Can Liberal Christianity Be Saved? That’s the question posed by Ross Douthat, the always interesting conservative NY Times columnist and a committed Roman Catholic. Of course, the same can be asked about Liberal Judaism or Islam. Better yet, would be to question if liberal religion is viable in the first place. Taking the long view, a strong argument can be made that it is not. The orthodox across all religions share one thing in common. For them religion is essential to their being, as natural and necessary as breathing air. They make no real distinction between the holy and the profane. Consequently, life is a cohesive and integrated whole where religious practice is not an option but a necessity. In contrast, the non-orthodox (while certainly not monolithic) generally approach religion as something to be done, often at a specific time and place. I like to describe it as by appointment. Appointments are meant to be kept but, the best intentions notwithstanding, they are often to be missed, something that can become a habit, feeding on itself.
With that in mind, it’s not surprising that orthodox leaders like the Pope whom Douthat references, stand fast against any liberalization. They pushback against Vatican II-like reforms, seeing them as dilutive and ultimately destructive. It’s hard to argue with that conclusion. And that’s precisely what concerns Douthat even though he recognizes that progressive religion has played a key role in civil rights and other efforts aimed at bettering our society, what Jews call tikun olam.
At the same time, just as taken to its logical conclusion, liberalization may lead to destruction, we should not overlook the chicken and egg question. Liberal religion may be positioned as modernizing belief and practice, but is it rather reactive — aimed at saving something that would otherwise be lost? There is considerable data suggesting that people in the West (including the United States) are moving from religion at an accelerating pace. They may be exiting from liberal churches and synagogues but also from the orthodox. Only the influx of Hispanics can mask the full dimension of Catholic Church losses better seen in the forced closing of many parishes and schools. Only 40% of those brought up as Orthodox Jews remain so as adults.
So the question posed by Ross Douthat may be interesting but it is ultimately the wrong one. Considering current trends — the doubling of the no-religion-at-all group in the last decade — shouldn’t we be asking if religion can be saved? I’d suggest both orthodox and liberal religious leaders, admit it or not, have that question top of mind and have developed different strategies in response to the perceived danger.
The orthodox are turning inward, hitting the reverse button if you will. Their religion is becoming narrower, more doctrinaire and often more militant (in some cases violent). They are closing all windows and drawing all shades to avoid even a trickle of air or light that might disrupt their way. It is why Rome is reining in their nuns, which Douthat sees as something being done for their own protection. I don’t buy it. By the same token, liberals are desperately trying to find innovative ways that will engage their constituents while simultaneously hitting their own reverse button. For them this means dipping into the tradition and in some instances reinstating customs if not ideas that had been previously abandoned. All the while, they know that without embracing modernity they can’t sustain the flock or themselves. A conundrum to which there is no easy response.
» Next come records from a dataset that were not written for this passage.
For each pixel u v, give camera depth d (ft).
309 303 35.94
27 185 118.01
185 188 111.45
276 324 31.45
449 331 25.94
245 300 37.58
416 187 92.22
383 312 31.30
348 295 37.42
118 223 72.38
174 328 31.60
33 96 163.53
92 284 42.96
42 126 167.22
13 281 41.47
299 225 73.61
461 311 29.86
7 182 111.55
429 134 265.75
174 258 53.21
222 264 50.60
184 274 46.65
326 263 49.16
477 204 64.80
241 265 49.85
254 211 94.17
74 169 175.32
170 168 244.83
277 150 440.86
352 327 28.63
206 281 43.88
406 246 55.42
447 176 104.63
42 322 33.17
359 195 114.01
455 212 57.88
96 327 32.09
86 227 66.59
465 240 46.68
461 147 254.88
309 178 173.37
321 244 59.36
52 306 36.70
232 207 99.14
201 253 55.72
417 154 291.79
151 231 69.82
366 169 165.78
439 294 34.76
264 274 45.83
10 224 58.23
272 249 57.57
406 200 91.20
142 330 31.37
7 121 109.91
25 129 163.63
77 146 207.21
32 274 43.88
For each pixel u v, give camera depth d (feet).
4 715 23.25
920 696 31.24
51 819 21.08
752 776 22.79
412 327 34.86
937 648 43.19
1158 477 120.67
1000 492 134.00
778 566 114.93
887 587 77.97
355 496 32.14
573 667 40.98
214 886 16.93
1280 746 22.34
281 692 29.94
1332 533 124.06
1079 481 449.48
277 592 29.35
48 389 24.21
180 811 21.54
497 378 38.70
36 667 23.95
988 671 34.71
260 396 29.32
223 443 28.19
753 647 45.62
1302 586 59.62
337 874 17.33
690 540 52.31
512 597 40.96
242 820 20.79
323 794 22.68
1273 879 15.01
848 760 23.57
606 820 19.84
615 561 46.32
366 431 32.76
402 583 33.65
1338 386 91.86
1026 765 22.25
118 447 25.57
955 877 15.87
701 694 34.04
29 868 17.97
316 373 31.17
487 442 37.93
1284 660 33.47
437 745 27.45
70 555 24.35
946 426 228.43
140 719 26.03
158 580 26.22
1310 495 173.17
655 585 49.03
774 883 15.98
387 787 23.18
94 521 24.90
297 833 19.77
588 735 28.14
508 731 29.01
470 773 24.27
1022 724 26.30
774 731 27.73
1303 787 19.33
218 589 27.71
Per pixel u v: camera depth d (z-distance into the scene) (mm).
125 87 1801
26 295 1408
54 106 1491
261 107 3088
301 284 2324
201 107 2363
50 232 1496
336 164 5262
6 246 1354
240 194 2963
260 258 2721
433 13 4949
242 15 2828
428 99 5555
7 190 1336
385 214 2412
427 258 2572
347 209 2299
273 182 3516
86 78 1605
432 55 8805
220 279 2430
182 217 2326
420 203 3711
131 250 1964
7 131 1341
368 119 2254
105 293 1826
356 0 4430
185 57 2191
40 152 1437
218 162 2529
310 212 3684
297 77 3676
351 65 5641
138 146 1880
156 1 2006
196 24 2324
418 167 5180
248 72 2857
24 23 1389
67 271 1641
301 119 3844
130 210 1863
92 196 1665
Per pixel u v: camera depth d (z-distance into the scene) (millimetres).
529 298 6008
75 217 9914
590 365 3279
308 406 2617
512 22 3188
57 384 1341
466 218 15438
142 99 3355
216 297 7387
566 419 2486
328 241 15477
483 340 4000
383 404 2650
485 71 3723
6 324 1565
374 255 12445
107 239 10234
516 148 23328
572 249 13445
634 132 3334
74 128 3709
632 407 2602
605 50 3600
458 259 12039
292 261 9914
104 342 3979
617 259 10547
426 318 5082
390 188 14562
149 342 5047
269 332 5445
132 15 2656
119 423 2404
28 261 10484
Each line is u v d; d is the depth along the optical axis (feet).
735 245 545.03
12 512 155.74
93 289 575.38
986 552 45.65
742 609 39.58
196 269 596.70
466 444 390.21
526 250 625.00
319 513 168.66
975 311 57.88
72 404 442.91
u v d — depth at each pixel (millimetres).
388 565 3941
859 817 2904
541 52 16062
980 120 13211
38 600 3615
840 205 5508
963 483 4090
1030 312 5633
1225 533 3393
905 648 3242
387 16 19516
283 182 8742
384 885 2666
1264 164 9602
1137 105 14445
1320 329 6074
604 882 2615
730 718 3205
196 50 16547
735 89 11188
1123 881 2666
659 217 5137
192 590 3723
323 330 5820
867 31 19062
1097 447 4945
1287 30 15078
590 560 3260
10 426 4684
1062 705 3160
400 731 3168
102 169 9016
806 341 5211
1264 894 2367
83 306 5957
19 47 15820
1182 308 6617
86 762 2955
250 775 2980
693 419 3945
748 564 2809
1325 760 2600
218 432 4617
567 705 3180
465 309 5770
These are very different strategies and both may ultimately constitute short-term fixes. The Higgs bosom is not the God particle, but a bit of matter that will give scientists greater insight into our origins; insights that obviate any Let there be. Religion has been around a long time and it is sure survive far into the future. It remains more resilient in some places than others, in some pockets even in places hostile to its teaching. It survived Stalin. But, as life itself, religion — the adherence to what some of us believe — is likely to be finite not eternal. Measured against the rigors of scientific testing, it falls short. The radical idea of religion as finite, is something its followers don’t dare consider because that, not liberalism or orthodoxy, is a real game changer.